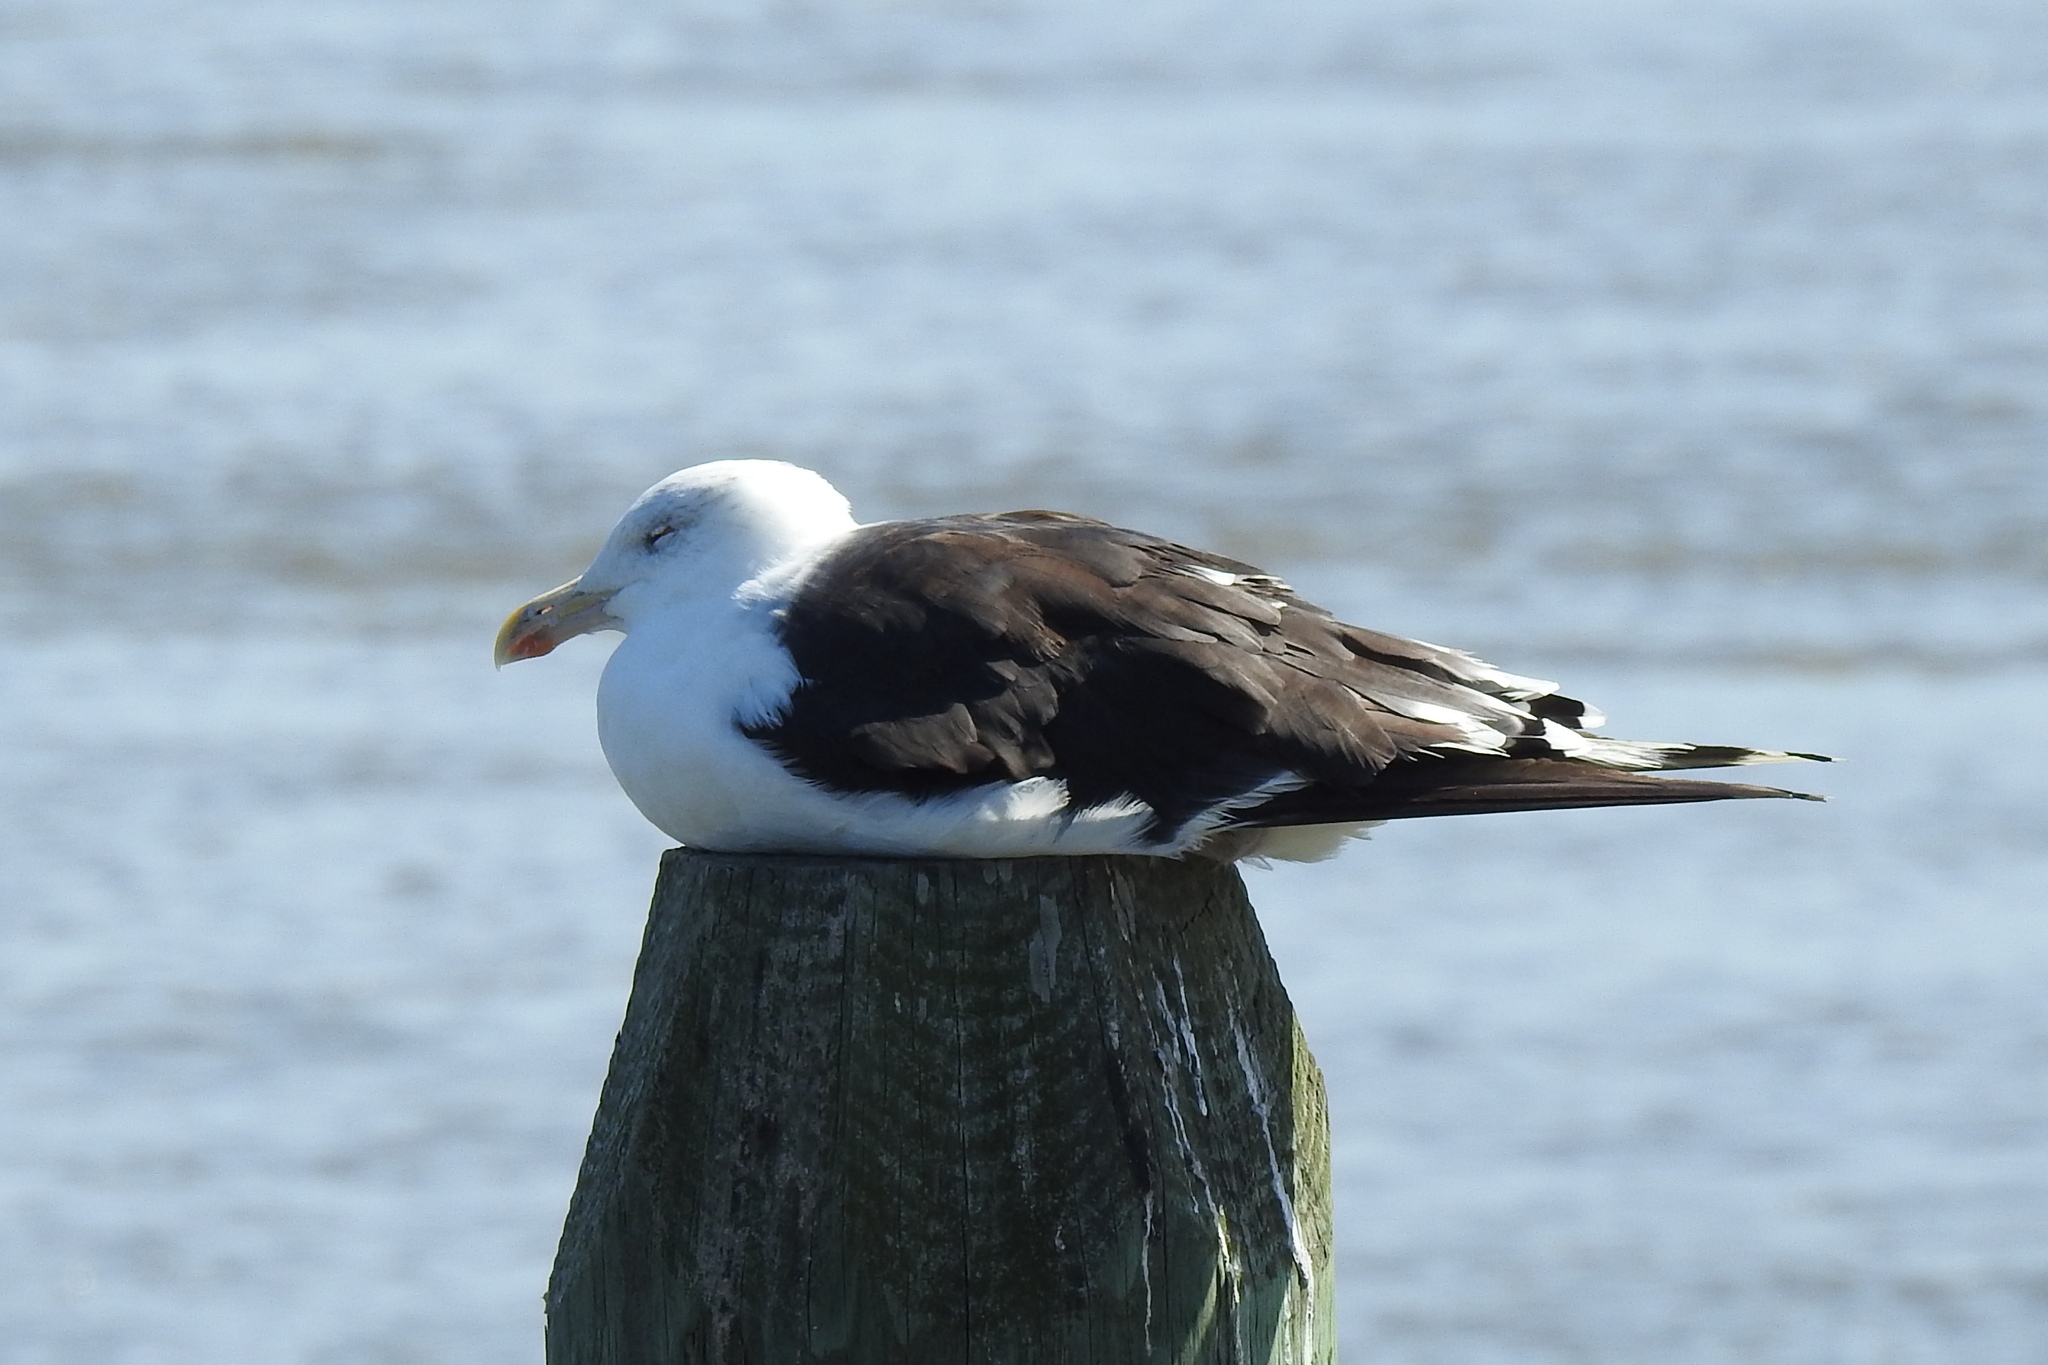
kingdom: Animalia
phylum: Chordata
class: Aves
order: Charadriiformes
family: Laridae
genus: Larus
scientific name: Larus marinus
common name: Great black-backed gull
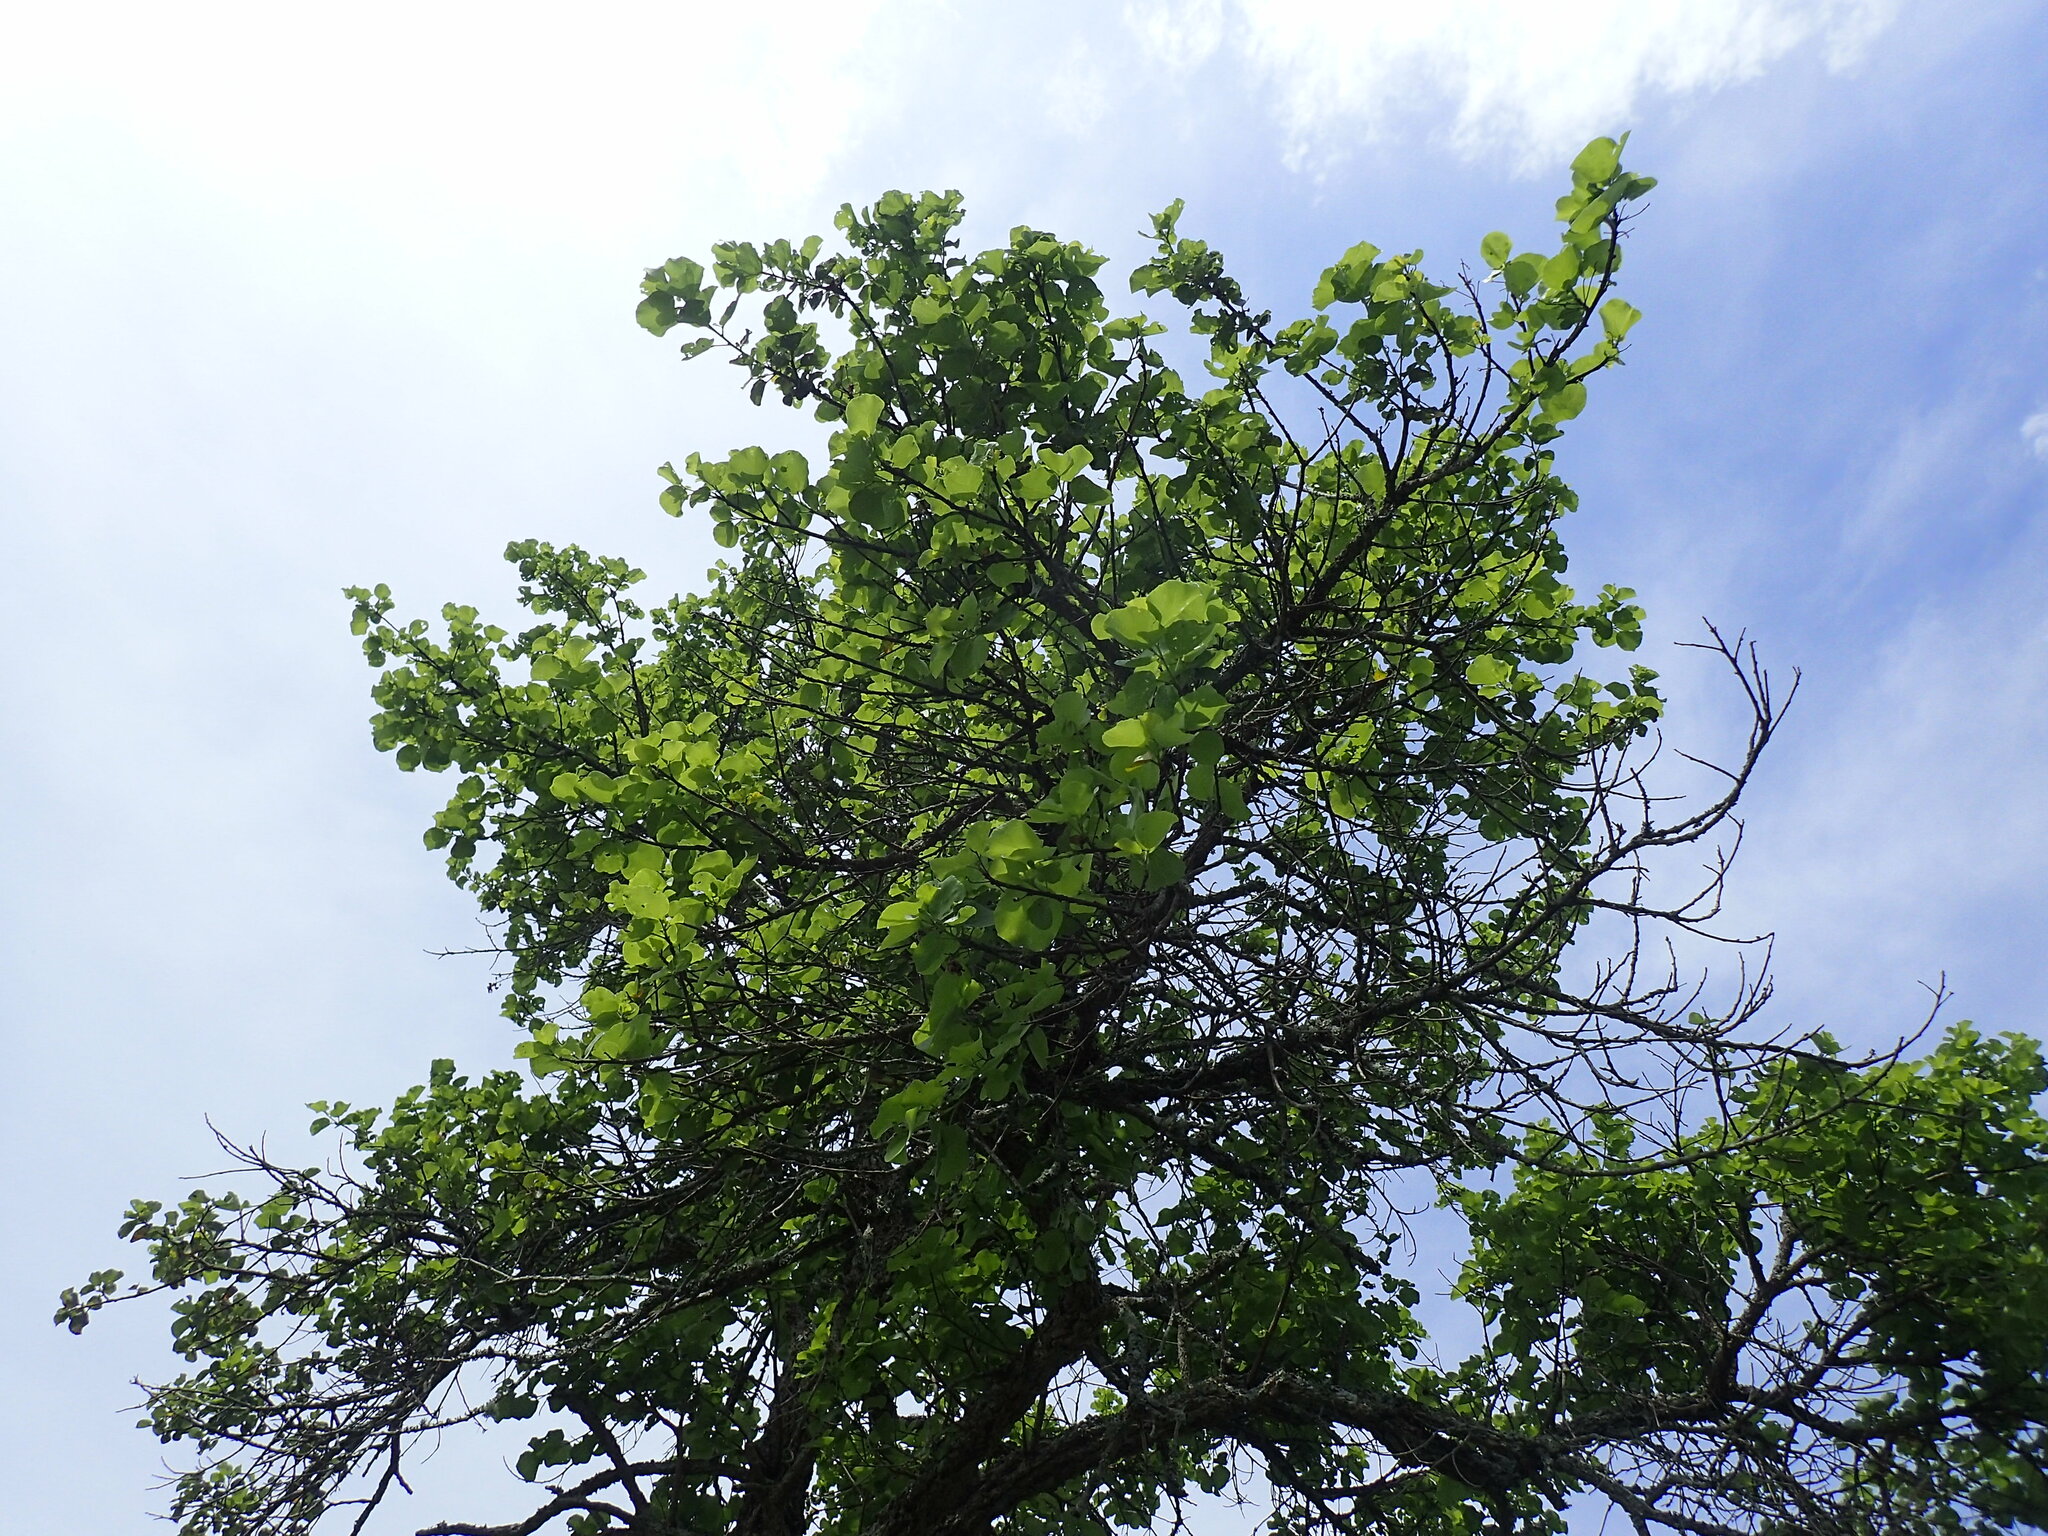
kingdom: Plantae
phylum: Tracheophyta
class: Magnoliopsida
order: Malvales
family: Malvaceae
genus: Dombeya
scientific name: Dombeya rotundifolia
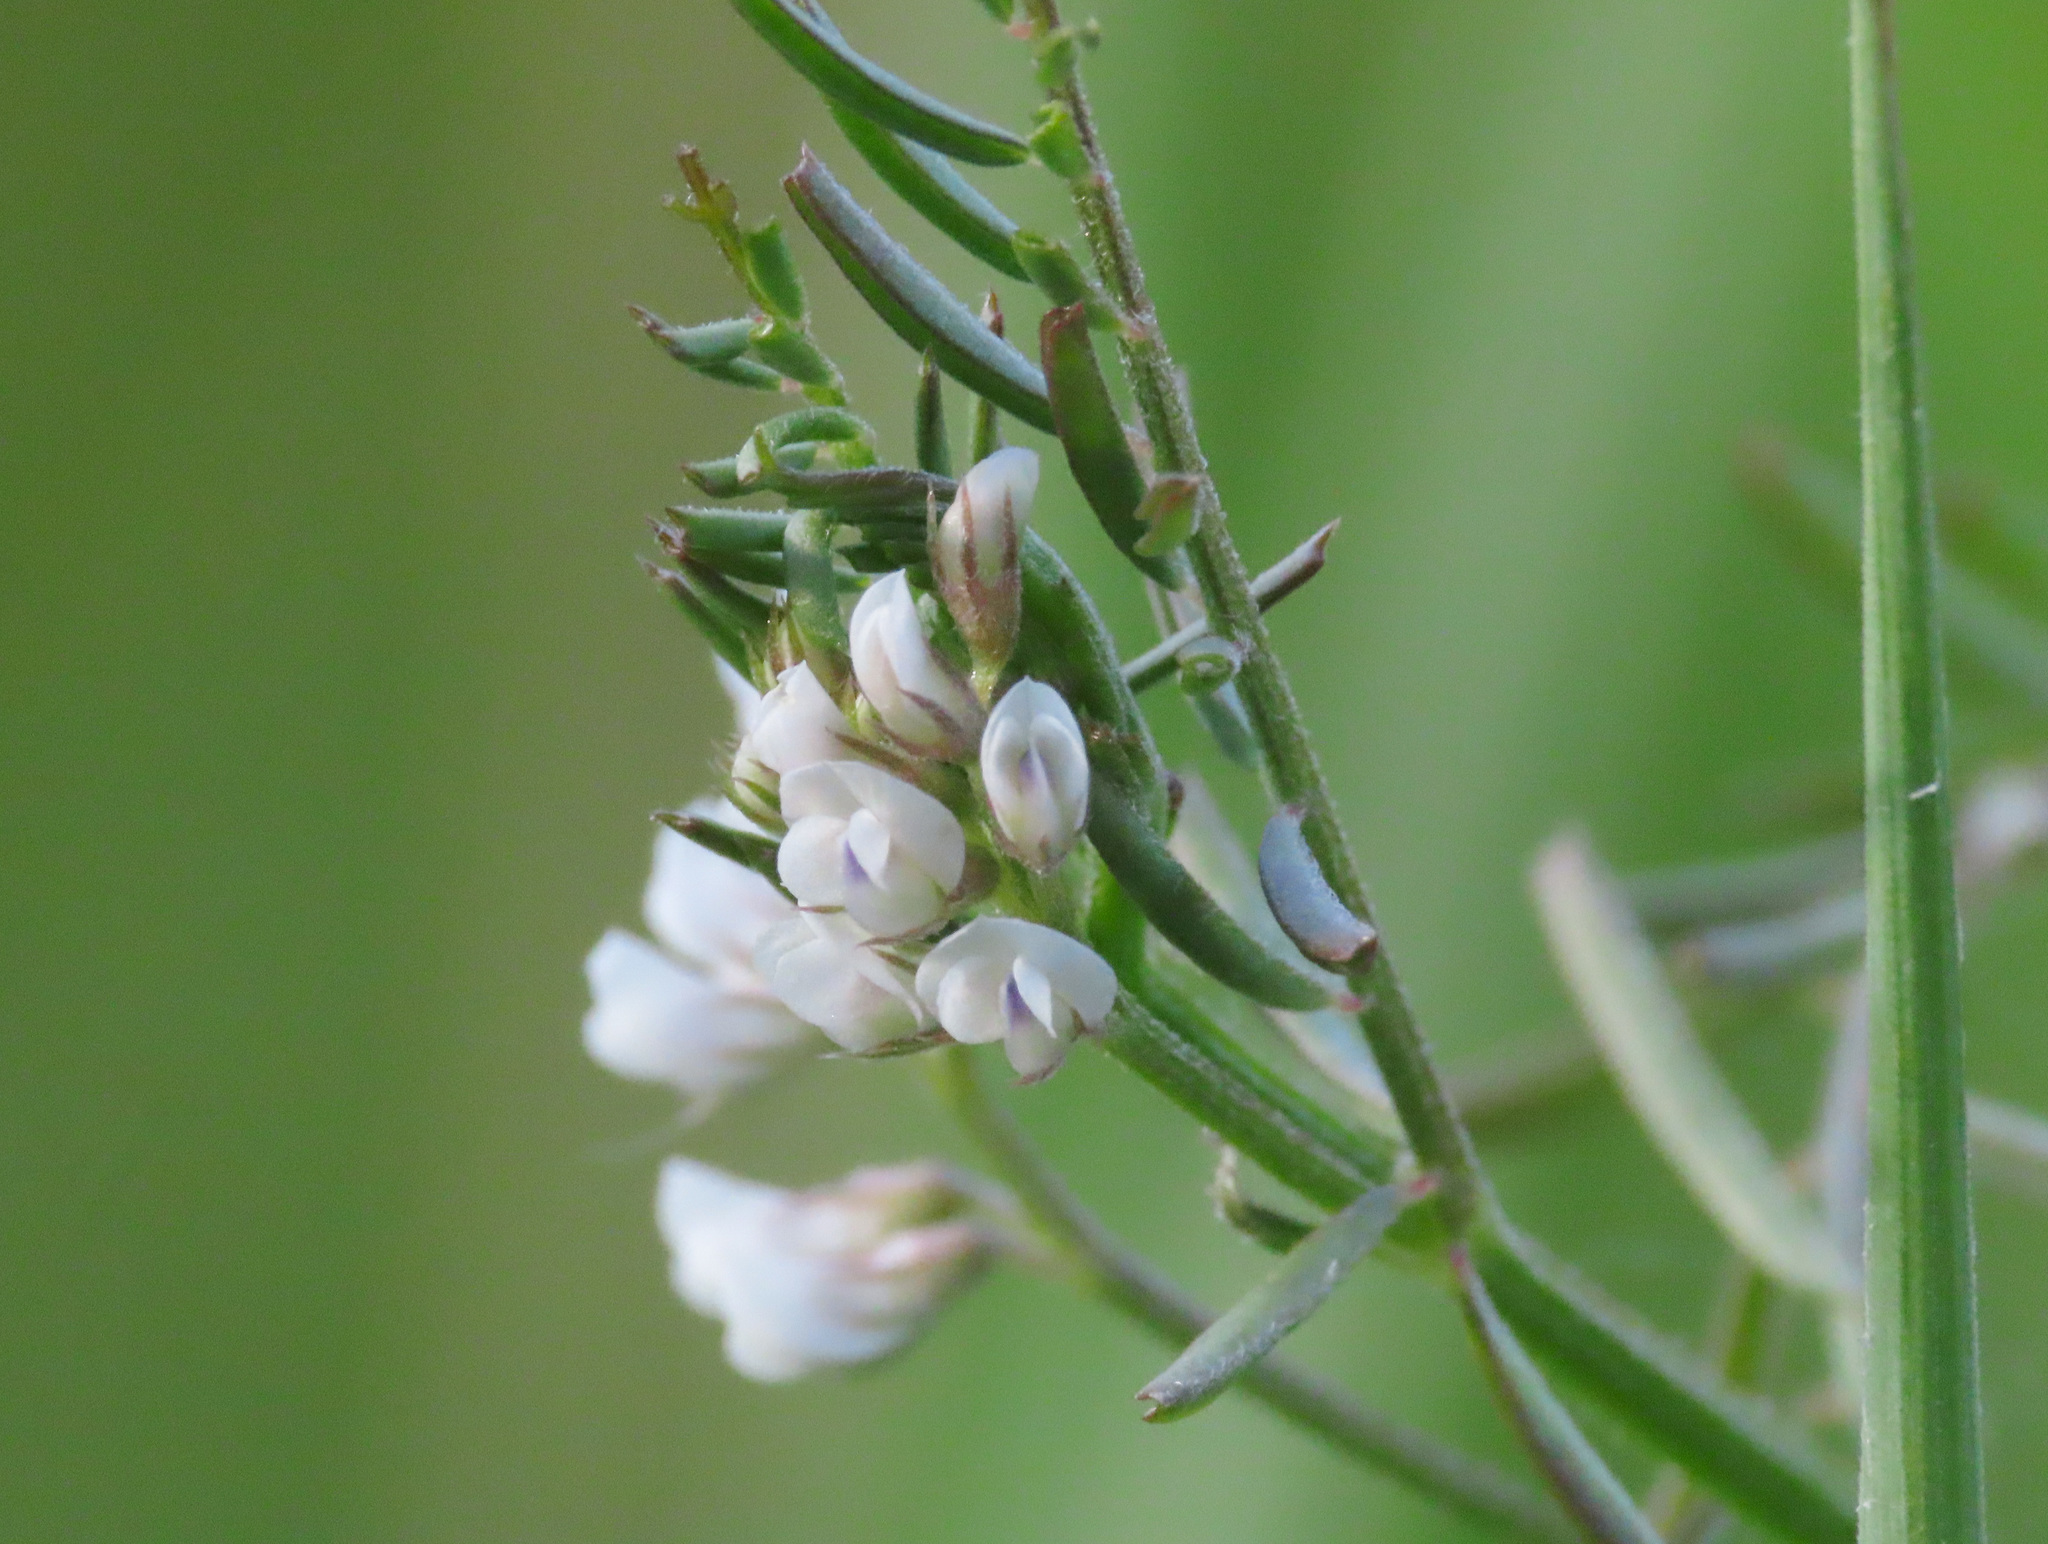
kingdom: Plantae
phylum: Tracheophyta
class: Magnoliopsida
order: Fabales
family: Fabaceae
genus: Vicia
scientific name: Vicia hirsuta
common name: Tiny vetch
-*-*-
- [Aim]: Render the lines above as a two-column CSV with the columns "label" and "value". Give one row per line, with each field in double quotes and any line breaks replaced by spaces, and leave the pictures out.

- [Answer]:
label,value
"kingdom:","Animalia"
"phylum:","Chordata"
"class:","Aves"
"order:","Charadriiformes"
"family:","Laridae"
"genus:","Larus"
"scientific name:","Larus marinus"
"common name:","Great black-backed gull"
"kingdom:","Plantae"
"phylum:","Tracheophyta"
"class:","Magnoliopsida"
"order:","Malvales"
"family:","Malvaceae"
"genus:","Dombeya"
"scientific name:","Dombeya rotundifolia"
"kingdom:","Plantae"
"phylum:","Tracheophyta"
"class:","Magnoliopsida"
"order:","Fabales"
"family:","Fabaceae"
"genus:","Vicia"
"scientific name:","Vicia hirsuta"
"common name:","Tiny vetch"